Engelberg/instaparse

Retain comments in resulting grammar

kanaka opened this issue · 2 comments

I'm working on a project that creates test.check/chuck generators based on EBNF grammars. One really useful feature that I would like to implement is inline weight information:

foo-rule = bar-rule (* weight: 20 *)
         | baz-rule (* weight: 10 *)

When used as a parser, this grammar should treat the comments as whitespace (as it does now). However, I would like the grammar tree to still retain the comments in some form so that when I am deriving the test.check generators I can assign some default weights to those generators.

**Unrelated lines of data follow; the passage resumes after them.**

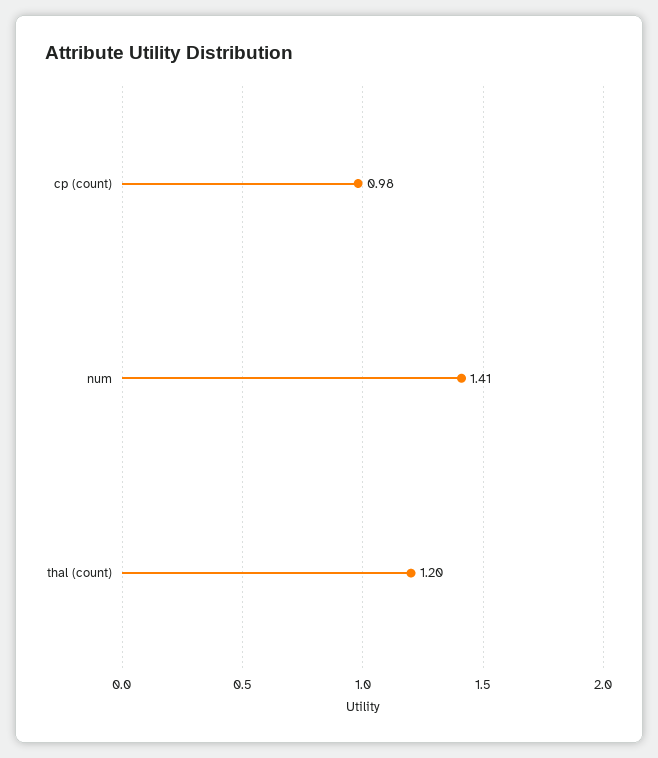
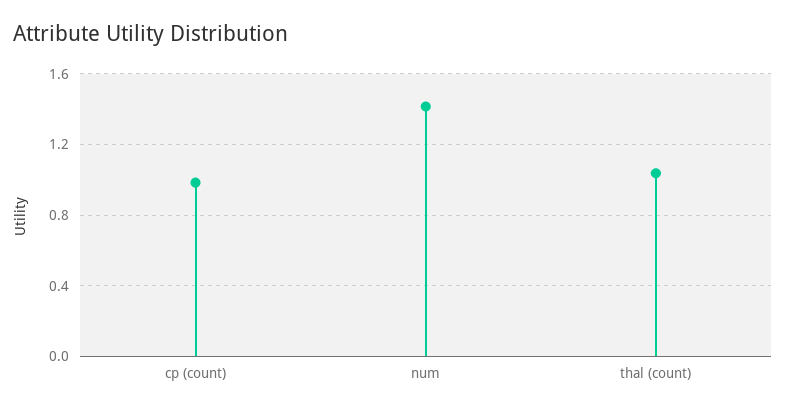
  {
    "cp (count)": 0.98,
    "num": 1.41,
-   "thal (count)": 1.2
+   "thal (count)": 1.05
  }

I'm willing to implement this, however I could use some high-level guidance on the appropriate way to add this functionality. My guess is that I will be modify to cfg.clj:cfg to un-hide the comments and modify cfg.clj:build-rule to do something with :opt-whitespace (although what it should do with it I'm not entirely clear on).

I'm traveling, and haven't had much time to think about this. I'm pleased you're interested in contributing, but be aware that as more people have adopted instaparse for critical programs, I've become very conservative about adding changes unless I am completely certain it won't slow down existing use cases. So focus initially on developing something that is useful for you, and then we can analyze the possibility of a pull request more closely. If it's advice you need about the innards, I have more of an opportunity to discuss that in a week or two. I'm pinging @aengelberg here, since he's spent more time with test.check generators than I.

I would like to 👍 this issue and the corresponding pull request by @kanaka . The combination of instaparse and instacheck (and underlying test.chuck) is extremely useful for testing and automation. Thank you.